En plus de prier pour que les bergers deviennent de bons bergers, vous avez aussi un rôle.
-Il y a forcément interaction entre les bergers et les brebis. Ce qui veut dire que, pour une part, ce sont les bonnes brebis qui font les bons bergers. Un berger qui se retrouve dans une communauté affadie et sans élan risque bien de perdre peu à peu son enthousiasme. Un berger qui n’est pas considéré ou qui à l’inverse est idolâtré risque aussi de connaître quelques dérapages incontrôlés ! Oui, pour une part, ce sont les bonnes brebis qui font les bons bergers.

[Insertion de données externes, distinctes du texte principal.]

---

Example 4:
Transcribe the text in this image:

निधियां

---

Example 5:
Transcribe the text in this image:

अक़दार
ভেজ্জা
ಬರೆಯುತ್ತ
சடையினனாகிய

-Vous avez aussi un rôle à jouer en osant, avec le plus de charité possible, reprendre un berger qui s’égare. Rappelez-vous Catherine de Sienne, cette semaine, je vous lisais l’extrait de sa lettre dans laquelle elle faisait deux reproches très précis au pape. Elle ne manquait ni de charité, ni de respect puisqu’elle l’appelait « notre doux Christ sur la terre » mais elle a dit ce qu’elle devait dire. Il y a parfois, dans les communautés chrétiennes, des silences coupables de laïcs qui voient et ne disent pas. Le drame, c’est que lorsqu’ils disent, ils ne sont pas toujours entendus ni par le prêtre lui-même, ni par ceux qui autorité sur lui. Ces dysfonctionnements ne doivent pourtant pas nous décourager d’oser la correction fraternelle. On réfléchit beaucoup à la paternité dans les foyers et c’est nécessaire, mais que cette réflexion n’occulte pas la nécessaire réflexion sur la fraternité entre pères et membres.